**Reading text:**
User-generated content from platforms like TikTok, YouTube, and Instagram Reels represented over 50 percent of content-driven advertising revenue estimated at $185 billion last year.
Traditional formats are shrinking, prompting brands and agencies to reallocate resources toward high-growth media categories. The key remains to prove ROI with measurable outcomes.
AI Reshaping Marketing
AI could arguably be the single most disruptive force shaping 2026 in nearly every economic and social sector. Generative AI and automation are transforming creative production, targeting, measurement, and even agency roles themselves, according to Onclusive, a world leader in media intelligence.
Brand visibility is now more dependent on AI-optimized content than on traditional SEO or paid search.
Forrester’s 2026 predictions for marketing agencies find that automation and AI are accelerating workforce reductions across agencies. After an average 8 percent headcount cut in 2025, Forrester now forecasts a 15 percent reduction in 2026 as agencies pivot from selling services to selling solutions.
According to a recent Cornell study, AI ads outperformed human ads in 2025, and nearly 30 percent of participants chose AI content despite knowing its origin. “These findings demonstrate LLMs’ evolution in persuasive storytelling, with significant implications for advertising practice given their near-zero marginal cost and time requirements compared to human experts,” said the December 2025 study conducted by the university’s tech arm arXiv.
Evolving agency roles and models
Agencies are consolidating and restructuring their business models to navigate technological and economic shifts. When Omnicom acquired IPG, it created a massive global ad holding company, triggering huge job cuts and agency brand partnerships.
John Wren, CEO Omnicom commented: “Executives frame the integration of IPG as a way to achieve cost efficiencies and strategic reinvestment in technology and scale.”
According to Investing.com, Publicis reported outdoing competitors in 2025 thanks to investment in data, AI and targeted marketing. Arthur Sadoun, CEO of Publicis Groupe said: “Publicis sees continued growth through data and AI investments.”
What this means is that the agency of tomorrow will be more focused on delivering solutions, using strategic data, and providing AI-augmented services, than legacy production workflows.
GroupM’s leadership said via a media plan update in 2025 that its strategy emphasizes “predictive performance via multi-source data, a shift away from proprietary siloed datasets and toward data-driven decision models.”

**Exercise:**
Answer these questions from the marketing text:
1. What workforce reduction does Forrester forecast for agencies in 2026?
2. According to the Cornell study, roughly what share of participants chose AI content despite knowing its origin?
3. Which company did Omnicom acquire?

(Extracted page text data)
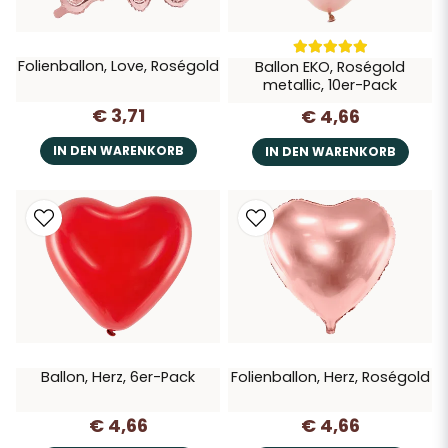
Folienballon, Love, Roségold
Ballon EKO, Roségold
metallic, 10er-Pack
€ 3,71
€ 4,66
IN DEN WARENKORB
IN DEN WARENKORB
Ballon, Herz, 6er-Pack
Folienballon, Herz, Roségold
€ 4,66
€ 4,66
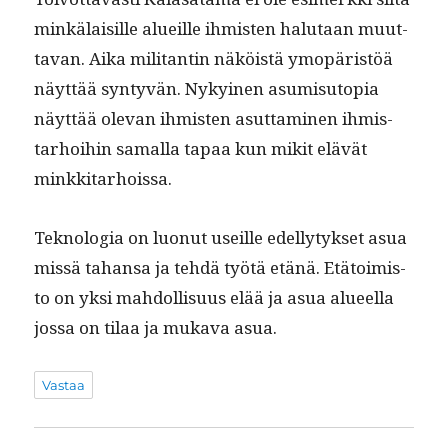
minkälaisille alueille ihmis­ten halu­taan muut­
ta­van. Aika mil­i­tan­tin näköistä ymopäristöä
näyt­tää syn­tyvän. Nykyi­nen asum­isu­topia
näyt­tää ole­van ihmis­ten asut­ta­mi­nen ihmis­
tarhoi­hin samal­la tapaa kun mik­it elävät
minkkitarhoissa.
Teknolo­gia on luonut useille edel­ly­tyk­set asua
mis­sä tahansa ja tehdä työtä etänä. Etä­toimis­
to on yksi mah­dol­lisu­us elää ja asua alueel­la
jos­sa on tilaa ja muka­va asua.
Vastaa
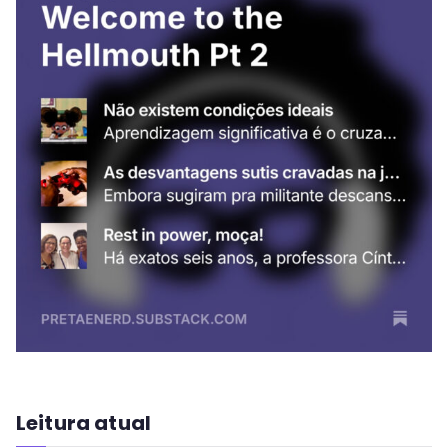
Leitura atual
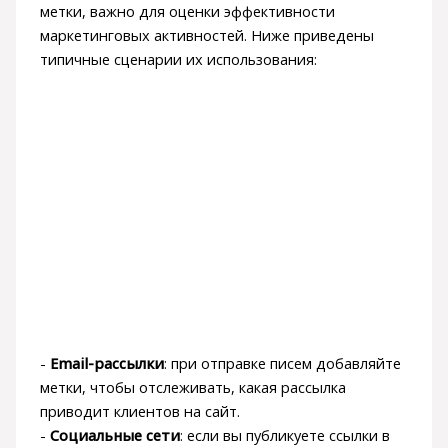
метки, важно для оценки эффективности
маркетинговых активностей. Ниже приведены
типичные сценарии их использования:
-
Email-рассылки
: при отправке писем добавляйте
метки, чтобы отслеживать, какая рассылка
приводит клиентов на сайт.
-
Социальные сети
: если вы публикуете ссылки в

...

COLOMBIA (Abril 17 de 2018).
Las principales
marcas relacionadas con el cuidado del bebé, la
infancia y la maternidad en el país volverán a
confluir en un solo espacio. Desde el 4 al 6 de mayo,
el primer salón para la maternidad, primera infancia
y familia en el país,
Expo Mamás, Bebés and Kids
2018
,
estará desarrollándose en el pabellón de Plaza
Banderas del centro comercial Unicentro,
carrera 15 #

**Response:**
1. A 15 percent reduction.
2. Nearly 30 percent.
3. IPG.